2021-02-05 20:02:33.232435: W tensorflow/core/kernels/queue_base.cc:277] _1_datafeeder/eval_queue: Skipping cancelled enqueue attempt with queue not closed
2021-02-05 20:02:33.232577: W tensorflow/core/kernels/queue_base.cc:277] _0_datafeeder/input_queue: Skipping cancelled enqueue attempt with queue not closed

I think it can't use the memory of my GTX 1660 super .Tell the noob what to do

ghost commented 3 years ago

Reduce the batch size: https://github.com/CorentinJ/Real-Time-Voice-Cloning/blob/5425557efe30863267f805851f918124191e0be0/synthesizer/hparams.py#L243

tailname commented 3 years ago

Thank you. I set the maximum values for 6 gigabytes of GPU memory tacotron_batch_size=20

tailname commented 3 years ago

Reduce the batch size:

https://github.com/CorentinJ/Real-Time-Voice-Cloning/blob/5425557efe30863267f805851f918124191e0be0/synthesizer/hparams.py#L243

one question.

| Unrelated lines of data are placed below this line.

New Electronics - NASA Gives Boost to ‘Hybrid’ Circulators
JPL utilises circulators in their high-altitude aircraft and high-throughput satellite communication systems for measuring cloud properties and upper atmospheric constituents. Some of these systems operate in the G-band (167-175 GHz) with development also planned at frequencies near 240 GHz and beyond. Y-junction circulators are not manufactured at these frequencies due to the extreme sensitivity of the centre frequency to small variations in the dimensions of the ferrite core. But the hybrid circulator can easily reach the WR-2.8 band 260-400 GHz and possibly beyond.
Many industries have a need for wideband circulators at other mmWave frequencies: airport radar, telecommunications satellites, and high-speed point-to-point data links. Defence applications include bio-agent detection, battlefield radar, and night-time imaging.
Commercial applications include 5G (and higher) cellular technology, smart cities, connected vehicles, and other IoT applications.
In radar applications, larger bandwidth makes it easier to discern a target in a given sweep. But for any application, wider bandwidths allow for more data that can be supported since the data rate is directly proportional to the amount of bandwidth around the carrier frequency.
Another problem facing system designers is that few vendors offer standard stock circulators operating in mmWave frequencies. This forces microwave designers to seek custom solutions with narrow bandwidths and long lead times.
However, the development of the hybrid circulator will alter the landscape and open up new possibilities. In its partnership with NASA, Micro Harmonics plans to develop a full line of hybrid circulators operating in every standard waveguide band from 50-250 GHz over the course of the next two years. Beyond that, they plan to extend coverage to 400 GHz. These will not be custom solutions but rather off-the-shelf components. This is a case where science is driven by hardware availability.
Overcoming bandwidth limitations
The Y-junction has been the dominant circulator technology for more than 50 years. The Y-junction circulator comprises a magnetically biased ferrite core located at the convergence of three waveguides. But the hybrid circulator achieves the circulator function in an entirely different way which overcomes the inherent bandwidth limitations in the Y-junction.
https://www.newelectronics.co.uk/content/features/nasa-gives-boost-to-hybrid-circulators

Do you know how much trained synthesizer and vocoder are ?

ghost commented 3 years ago

Depends on the quality of training data. The number of steps of the pretrained models is a good target. (278k synthesizer, 428k vocoder) There is a learning curve to training. I recommend getting some experience with a proven dataset like LibriSpeech before changing the language.